Items listed in a dataset
----

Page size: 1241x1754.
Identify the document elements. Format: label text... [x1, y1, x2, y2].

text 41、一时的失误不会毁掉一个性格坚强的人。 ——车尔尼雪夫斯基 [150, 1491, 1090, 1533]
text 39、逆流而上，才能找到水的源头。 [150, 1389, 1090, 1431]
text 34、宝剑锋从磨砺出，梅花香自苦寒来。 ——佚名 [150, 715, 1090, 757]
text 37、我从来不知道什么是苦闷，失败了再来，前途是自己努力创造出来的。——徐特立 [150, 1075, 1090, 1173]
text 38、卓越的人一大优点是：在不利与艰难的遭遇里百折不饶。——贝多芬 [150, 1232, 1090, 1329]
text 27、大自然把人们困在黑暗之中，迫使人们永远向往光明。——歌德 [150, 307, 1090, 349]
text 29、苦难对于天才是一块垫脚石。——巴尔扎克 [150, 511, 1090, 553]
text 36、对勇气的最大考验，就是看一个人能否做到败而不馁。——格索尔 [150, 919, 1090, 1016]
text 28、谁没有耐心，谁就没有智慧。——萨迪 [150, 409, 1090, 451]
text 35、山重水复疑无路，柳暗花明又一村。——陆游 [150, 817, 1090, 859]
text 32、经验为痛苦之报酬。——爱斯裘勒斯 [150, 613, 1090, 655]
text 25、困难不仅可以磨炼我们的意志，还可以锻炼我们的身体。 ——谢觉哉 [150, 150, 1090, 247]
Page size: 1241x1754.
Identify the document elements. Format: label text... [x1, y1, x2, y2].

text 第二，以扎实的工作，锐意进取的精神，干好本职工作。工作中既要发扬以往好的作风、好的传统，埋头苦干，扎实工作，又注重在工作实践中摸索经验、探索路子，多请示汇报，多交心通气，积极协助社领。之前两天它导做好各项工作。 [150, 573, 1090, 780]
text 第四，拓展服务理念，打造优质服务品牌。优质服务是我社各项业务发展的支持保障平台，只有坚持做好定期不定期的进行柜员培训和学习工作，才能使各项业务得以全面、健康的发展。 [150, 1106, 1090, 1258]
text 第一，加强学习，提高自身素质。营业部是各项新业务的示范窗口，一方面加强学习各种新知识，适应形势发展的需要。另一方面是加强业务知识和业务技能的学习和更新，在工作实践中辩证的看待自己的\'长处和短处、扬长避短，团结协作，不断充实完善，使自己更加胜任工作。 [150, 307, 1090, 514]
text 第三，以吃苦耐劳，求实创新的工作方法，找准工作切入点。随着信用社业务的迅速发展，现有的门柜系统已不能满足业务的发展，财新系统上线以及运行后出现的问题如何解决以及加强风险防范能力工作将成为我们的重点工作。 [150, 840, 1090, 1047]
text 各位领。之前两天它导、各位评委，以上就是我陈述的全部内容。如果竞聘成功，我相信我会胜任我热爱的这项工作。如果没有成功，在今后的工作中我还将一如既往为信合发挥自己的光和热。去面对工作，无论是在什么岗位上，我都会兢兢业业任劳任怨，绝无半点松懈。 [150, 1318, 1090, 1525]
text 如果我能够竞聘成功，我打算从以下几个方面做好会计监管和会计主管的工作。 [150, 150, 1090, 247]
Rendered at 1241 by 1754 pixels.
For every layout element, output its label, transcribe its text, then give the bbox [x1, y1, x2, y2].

----

What to do: Please restate the records in full, word for word.

Task response:
Page size: 1241x1754.
Identify the document elements. Format: label text... [x1, y1, x2, y2].

text 41、一时的失误不会毁掉一个性格坚强的人。 ——车尔尼雪夫斯基 [150, 1491, 1090, 1533]
text 39、逆流而上，才能找到水的源头。 [150, 1389, 1090, 1431]
text 34、宝剑锋从磨砺出，梅花香自苦寒来。 ——佚名 [150, 715, 1090, 757]
text 37、我从来不知道什么是苦闷，失败了再来，前途是自己努力创造出来的。——徐特立 [150, 1075, 1090, 1173]
text 38、卓越的人一大优点是：在不利与艰难的遭遇里百折不饶。——贝多芬 [150, 1232, 1090, 1329]
text 27、大自然把人们困在黑暗之中，迫使人们永远向往光明。——歌德 [150, 307, 1090, 349]
text 29、苦难对于天才是一块垫脚石。——巴尔扎克 [150, 511, 1090, 553]
text 36、对勇气的最大考验，就是看一个人能否做到败而不馁。——格索尔 [150, 919, 1090, 1016]
text 28、谁没有耐心，谁就没有智慧。——萨迪 [150, 409, 1090, 451]
text 35、山重水复疑无路，柳暗花明又一村。——陆游 [150, 817, 1090, 859]
text 32、经验为痛苦之报酬。——爱斯裘勒斯 [150, 613, 1090, 655]
text 25、困难不仅可以磨炼我们的意志，还可以锻炼我们的身体。 ——谢觉哉 [150, 150, 1090, 247]
Page size: 1241x1754.
Identify the document elements. Format: label text... [x1, y1, x2, y2].

text 第二，以扎实的工作，锐意进取的精神，干好本职工作。工作中既要发扬以往好的作风、好的传统，埋头苦干，扎实工作，又注重在工作实践中摸索经验、探索路子，多请示汇报，多交心通气，积极协助社领。之前两天它导做好各项工作。 [150, 573, 1090, 780]
text 第四，拓展服务理念，打造优质服务品牌。优质服务是我社各项业务发展的支持保障平台，只有坚持做好定期不定期的进行柜员培训和学习工作，才能使各项业务得以全面、健康的发展。 [150, 1106, 1090, 1258]
text 第一，加强学习，提高自身素质。营业部是各项新业务的示范窗口，一方面加强学习各种新知识，适应形势发展的需要。另一方面是加强业务知识和业务技能的学习和更新，在工作实践中辩证的看待自己的\'长处和短处、扬长避短，团结协作，不断充实完善，使自己更加胜任工作。 [150, 307, 1090, 514]
text 第三，以吃苦耐劳，求实创新的工作方法，找准工作切入点。随着信用社业务的迅速发展，现有的门柜系统已不能满足业务的发展，财新系统上线以及运行后出现的问题如何解决以及加强风险防范能力工作将成为我们的重点工作。 [150, 840, 1090, 1047]
text 各位领。之前两天它导、各位评委，以上就是我陈述的全部内容。如果竞聘成功，我相信我会胜任我热爱的这项工作。如果没有成功，在今后的工作中我还将一如既往为信合发挥自己的光和热。去面对工作，无论是在什么岗位上，我都会兢兢业业任劳任怨，绝无半点松懈。 [150, 1318, 1090, 1525]
text 如果我能够竞聘成功，我打算从以下几个方面做好会计监管和会计主管的工作。 [150, 150, 1090, 247]
Rendered at 1241 by 1754 pixels.
For every layout element, output its label, transcribe its text, then give the bbox [x1, y1, x2, y2].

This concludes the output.